According to him, “The theme is really apt because that is a proactive response to the challenges the country is facing today as a nation. We heard what was presented today, staggering data, and horror statistics that Nigeria has the largest number of out-of-school children in the world. That is frightening.”

The CEO, Learning Possibilities Group, Mehool Sanghrajka, while delivering his paper virtually, said the transformation from class learning to online learning which took place during the COVID-19 pandemic last year has now become the ‘new normal’ as students get engaged with their lecturers, urging universities that still want to be relevant in the future to embrace the challenge.

Speaking about how the transformation is possible, he argued that building infrastructure was not something necessary before learning can take place since the role of global technology is known with today’s cloud technology that is global, scalable and secure.

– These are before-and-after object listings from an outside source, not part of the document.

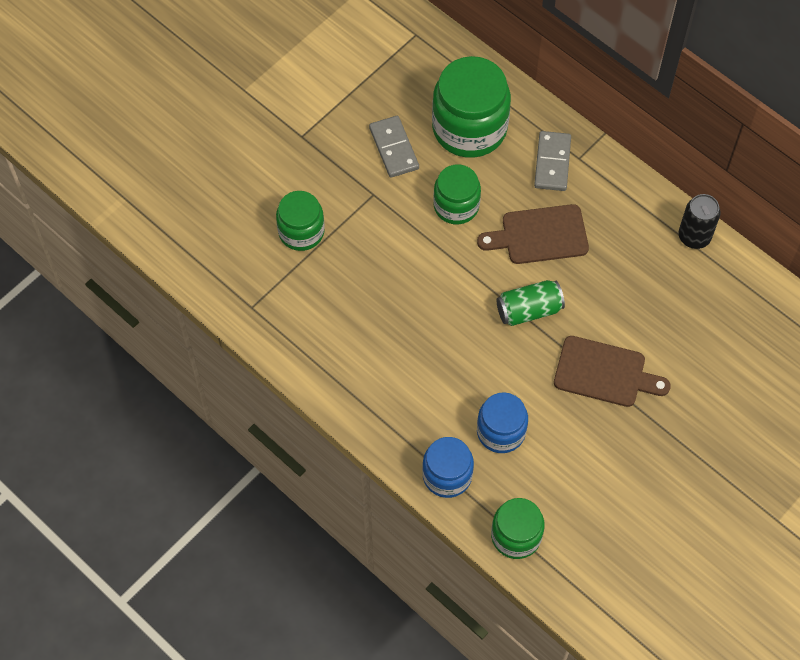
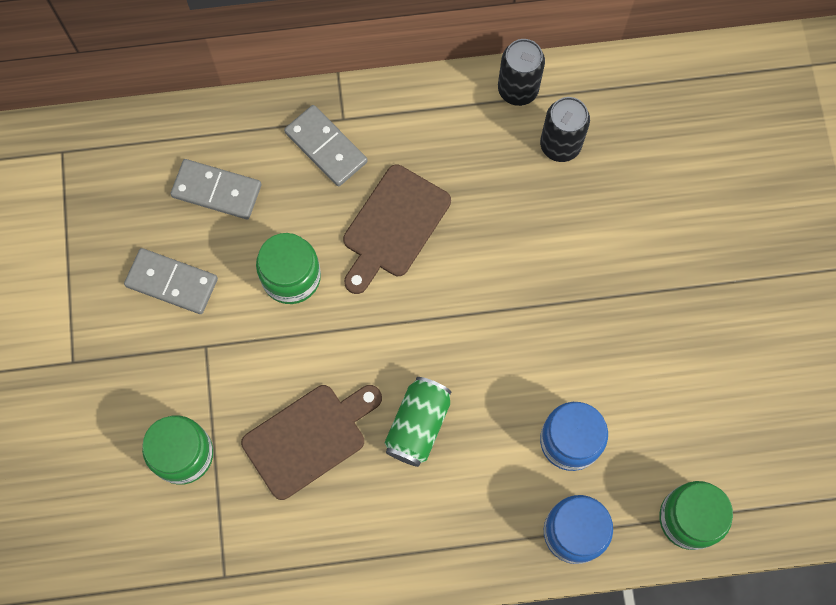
camera: 50 degrees left, 10 degrees up
green jar [432,56,511,158] -> grey domino [170,159,261,219]
green can [497,280,565,326] -> green can moved to [385,377,451,467]
brown cutting board [554,336,671,407] -> brown cutting board moved to [241,385,382,500]
none -> black can [540,97,590,162]

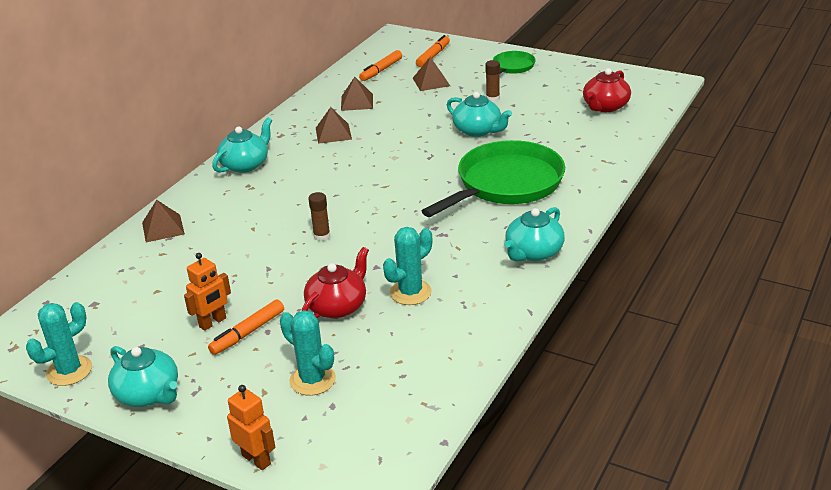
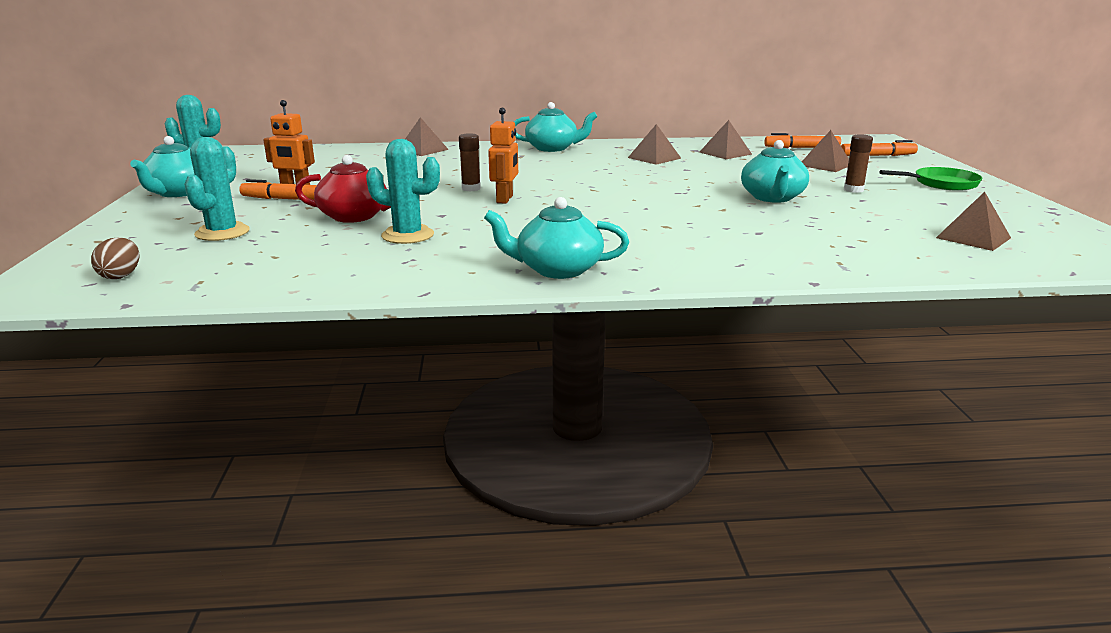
camera: 55 degrees right, 10 degrees down
orange robot [227,385,275,470] -> orange robot moved to [488,108,518,204]
green pan [422,140,565,217] -> none
red teapot [583,68,631,112] -> brown pyramid [936,192,1011,251]
none -> brown egg [91,237,139,279]

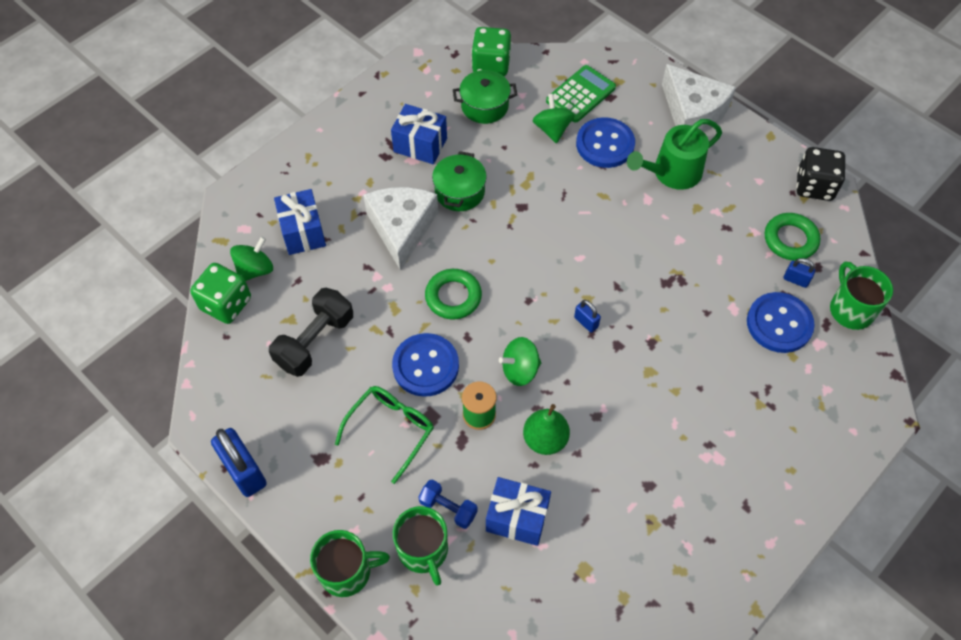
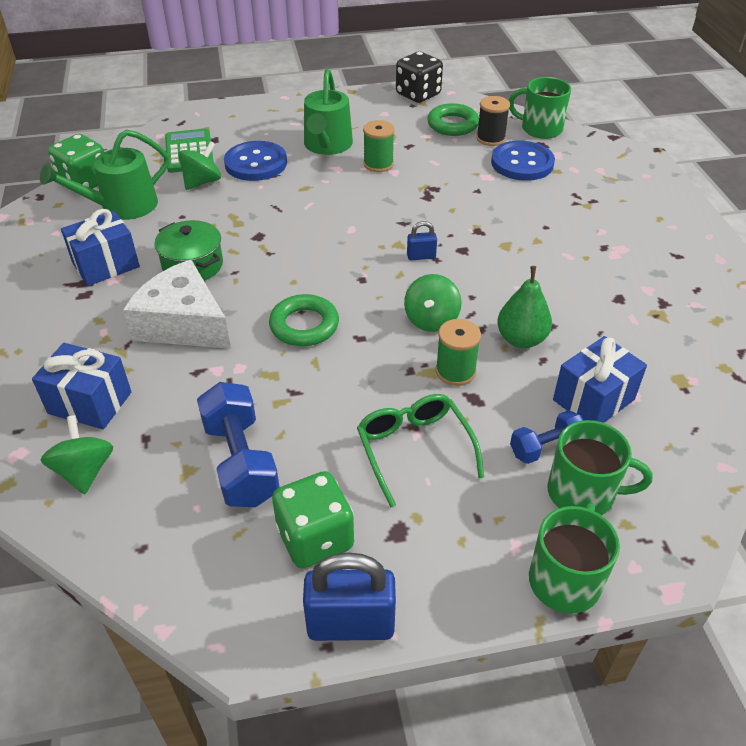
camera: 55 degrees left, 15 degrees down
green dice [190,263,251,324] -> green dice moved to [272,471,354,568]
black dumbbell [269,288,353,377] -> blue dumbbell [197,382,279,507]
blue button [392,333,459,397] -> none
green pot [453,70,517,124] -> green watering can [40,129,169,220]
green spinning top [533,94,575,143] -> green spinning top turned 105 degrees clockwise [178,141,221,190]
white cheese [662,64,736,132] -> none
blue padlock [784,258,815,288] -> black spool [476,96,510,146]
none -> green spool [363,120,394,172]

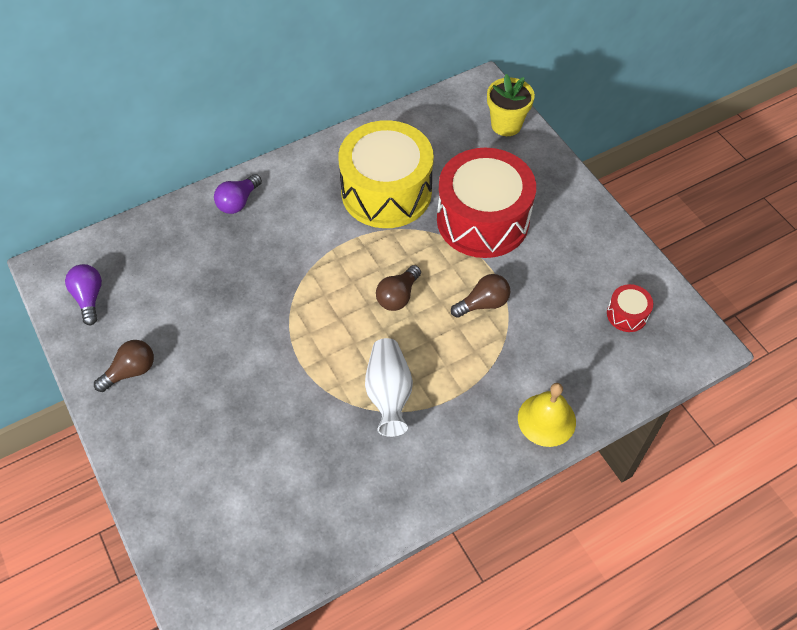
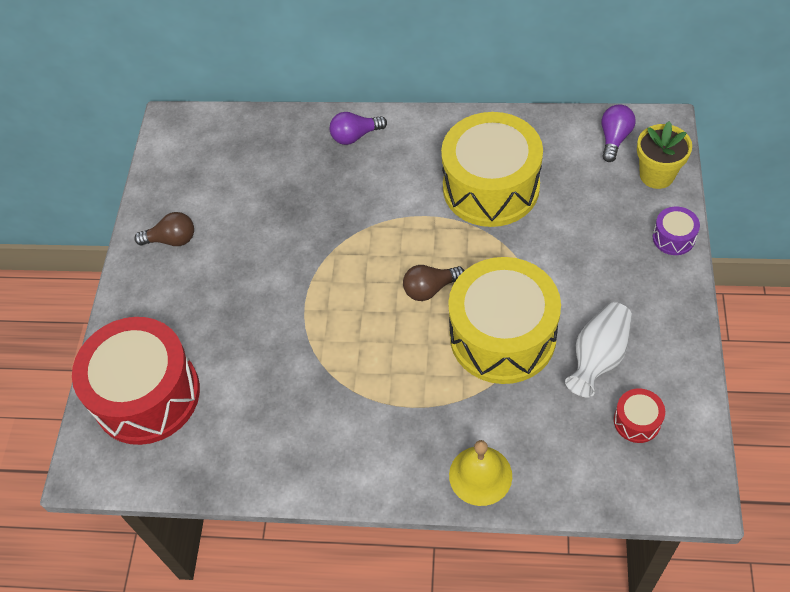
camera: 40 degrees right, 0 degrees up
purple light bulb [65,264,102,325] -> purple light bulb moved to [601,104,636,162]
white vase [365,338,413,437] -> white vase moved to [565,302,632,397]
red drum [437,148,536,258] -> red drum moved to [72,317,200,445]
brown light bulb [451,274,510,318] -> yellow drum [448,257,561,384]
none -> purple drum [653,206,700,255]

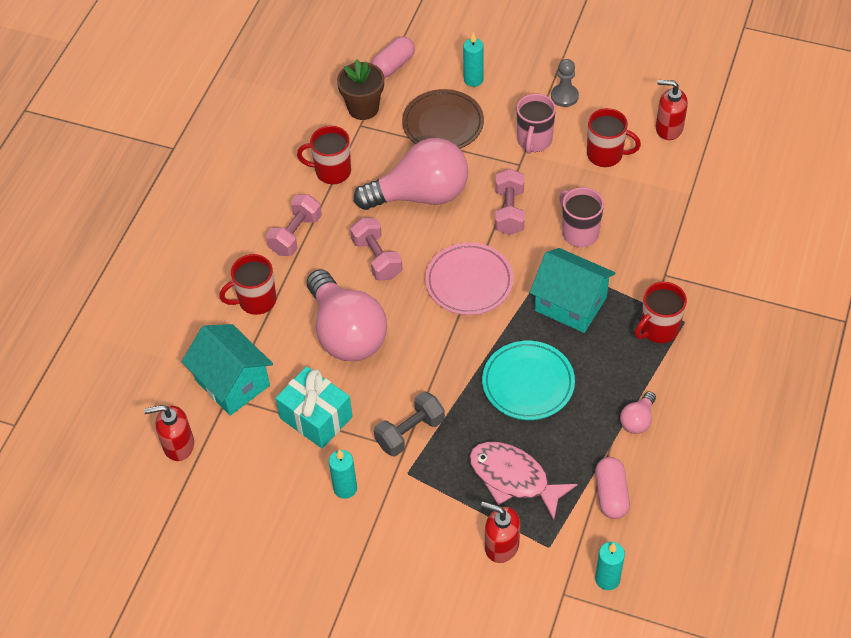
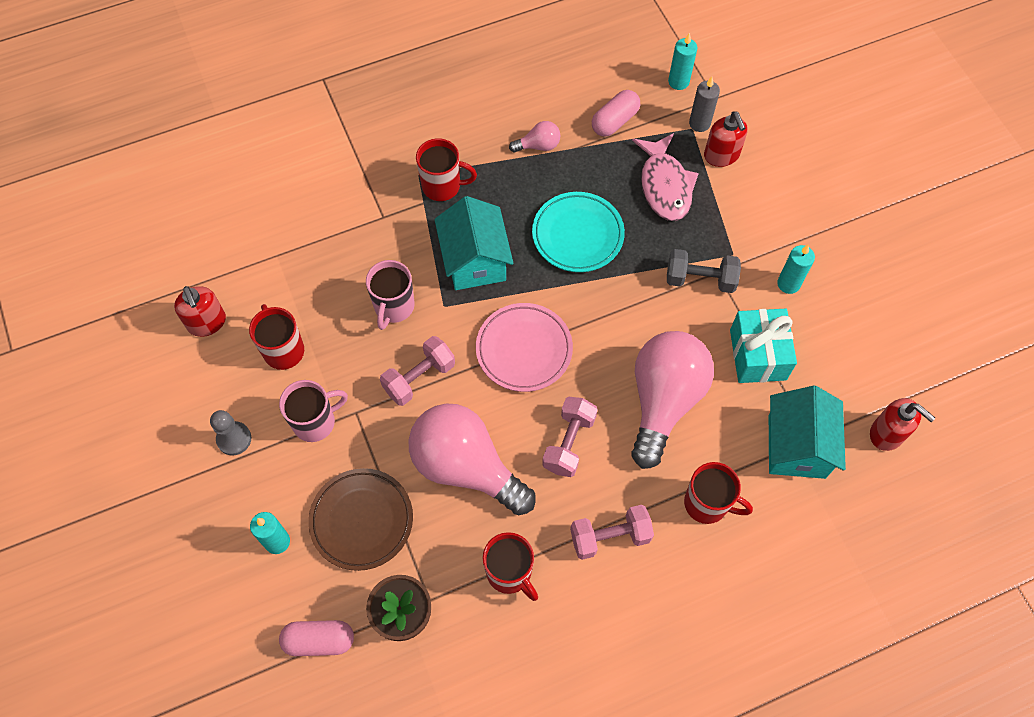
camera: 135 degrees left, 10 degrees up
none -> grey candle [689,77,720,132]

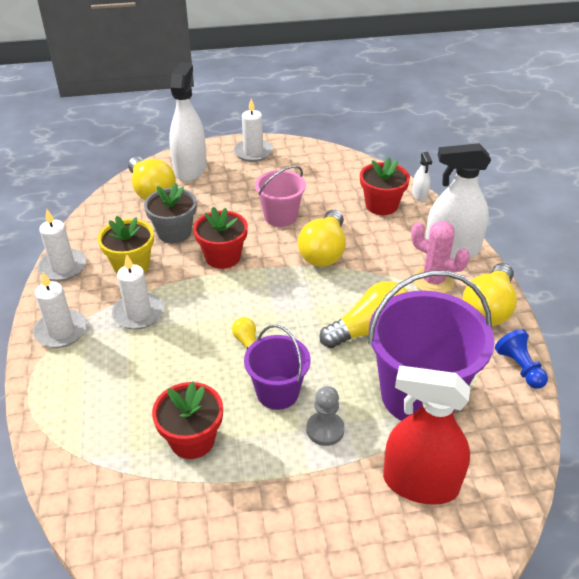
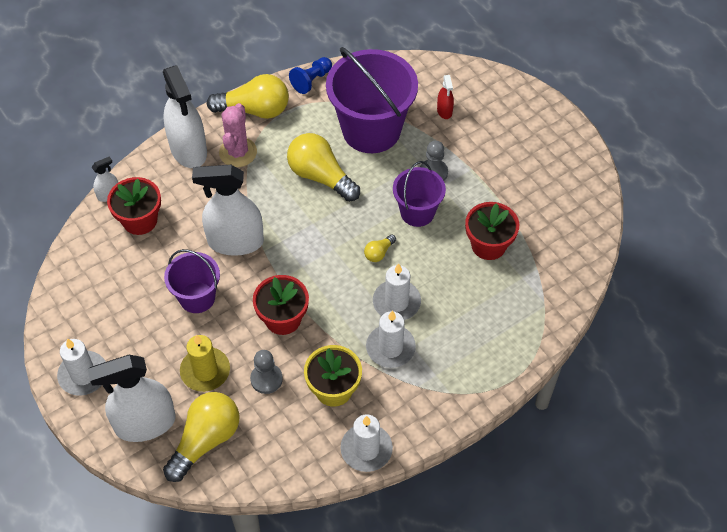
camera: 115 degrees left, 15 degrees up
white candle [33,272,87,348] -> white candle moved to [373,263,421,320]
grey flower pot [144,183,197,243] -> grey pawn [250,350,283,394]
pink bucket [255,166,306,227] -> purple bucket [164,249,220,313]
yellow light bulb [298,210,346,267] -> white spray bottle [192,165,264,256]
red spray bottle [383,366,471,505] -> red spray bottle [437,75,454,119], size x0.45
none -> yellow candle [180,335,230,392]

“Over the last 10 years, massive open online courses (MOOCs) have made it possible for anybody, anywhere to take their learning into their own hands and make it work for them no matter their circumstances. Many of them have struggled with this idea because of exams and because when they started the idea of exams wasn’t in place but what they have done is working with the appetite of some people to be able to do a course at the institution that you have chosen whenever they want to do it and they were able to do this despite their circumstances- not many of them will be able to travel to that country or afford the accommodation or tuition fees but all of that has now changed.

“This has already started to happen so just thinking a little about what this blended learning might look like, what we see globally is first the idea of flip classrooms where students are given work to do in the long time and online time will be used to solve problems, given them both a critical scheme but also using the time for application of knowledge.”